#### [About this exercise]
Nothing but the lines from the one that contains "cell carcinoma in" through the end of the listing should appear, set down exactly.

#### [Available data]
________________________________________

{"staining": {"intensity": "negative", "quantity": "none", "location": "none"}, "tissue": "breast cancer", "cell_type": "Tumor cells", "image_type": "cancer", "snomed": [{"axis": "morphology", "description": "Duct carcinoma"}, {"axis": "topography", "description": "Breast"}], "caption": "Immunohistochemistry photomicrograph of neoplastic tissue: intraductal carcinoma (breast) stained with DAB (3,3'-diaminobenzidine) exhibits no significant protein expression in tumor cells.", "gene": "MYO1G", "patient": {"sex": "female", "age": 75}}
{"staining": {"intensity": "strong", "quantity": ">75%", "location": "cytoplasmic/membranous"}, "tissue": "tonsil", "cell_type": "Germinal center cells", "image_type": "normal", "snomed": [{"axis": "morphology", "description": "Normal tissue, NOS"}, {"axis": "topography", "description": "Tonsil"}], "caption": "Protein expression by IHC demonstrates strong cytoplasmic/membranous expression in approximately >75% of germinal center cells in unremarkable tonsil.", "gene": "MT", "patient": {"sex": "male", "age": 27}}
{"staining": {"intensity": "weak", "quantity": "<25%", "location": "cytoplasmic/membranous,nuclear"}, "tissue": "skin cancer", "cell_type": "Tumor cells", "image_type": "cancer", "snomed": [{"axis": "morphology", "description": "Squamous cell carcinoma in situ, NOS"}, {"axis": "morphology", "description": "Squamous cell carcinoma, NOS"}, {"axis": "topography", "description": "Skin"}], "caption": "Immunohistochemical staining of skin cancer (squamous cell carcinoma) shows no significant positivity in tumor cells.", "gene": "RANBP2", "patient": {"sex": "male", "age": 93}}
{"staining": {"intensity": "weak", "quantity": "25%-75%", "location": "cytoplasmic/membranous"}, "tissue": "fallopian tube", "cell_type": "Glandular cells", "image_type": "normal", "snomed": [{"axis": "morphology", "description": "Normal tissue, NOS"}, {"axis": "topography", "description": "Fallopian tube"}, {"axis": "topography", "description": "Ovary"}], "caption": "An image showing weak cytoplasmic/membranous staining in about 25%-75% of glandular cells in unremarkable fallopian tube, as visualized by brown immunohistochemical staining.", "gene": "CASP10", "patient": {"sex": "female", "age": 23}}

________________________________________

#### [Task result]
{"staining": {"intensity": "weak", "quantity": "<25%", "location": "cytoplasmic/membranous,nuclear"}, "tissue": "skin cancer", "cell_type": "Tumor cells", "image_type": "cancer", "snomed": [{"axis": "morphology", "description": "Squamous cell carcinoma in situ, NOS"}, {"axis": "morphology", "description": "Squamous cell carcinoma, NOS"}, {"axis": "topography", "description": "Skin"}], "caption": "Immunohistochemical staining of skin cancer (squamous cell carcinoma) shows no significant positivity in tumor cells.", "gene": "RANBP2", "patient": {"sex": "male", "age": 93}}
{"staining": {"intensity": "weak", "quantity": "25%-75%", "location": "cytoplasmic/membranous"}, "tissue": "fallopian tube", "cell_type": "Glandular cells", "image_type": "normal", "snomed": [{"axis": "morphology", "description": "Normal tissue, NOS"}, {"axis": "topography", "description": "Fallopian tube"}, {"axis": "topography", "description": "Ovary"}], "caption": "An image showing weak cytoplasmic/membranous staining in about 25%-75% of glandular cells in unremarkable fallopian tube, as visualized by brown immunohistochemical staining.", "gene": "CASP10", "patient": {"sex": "female", "age": 23}}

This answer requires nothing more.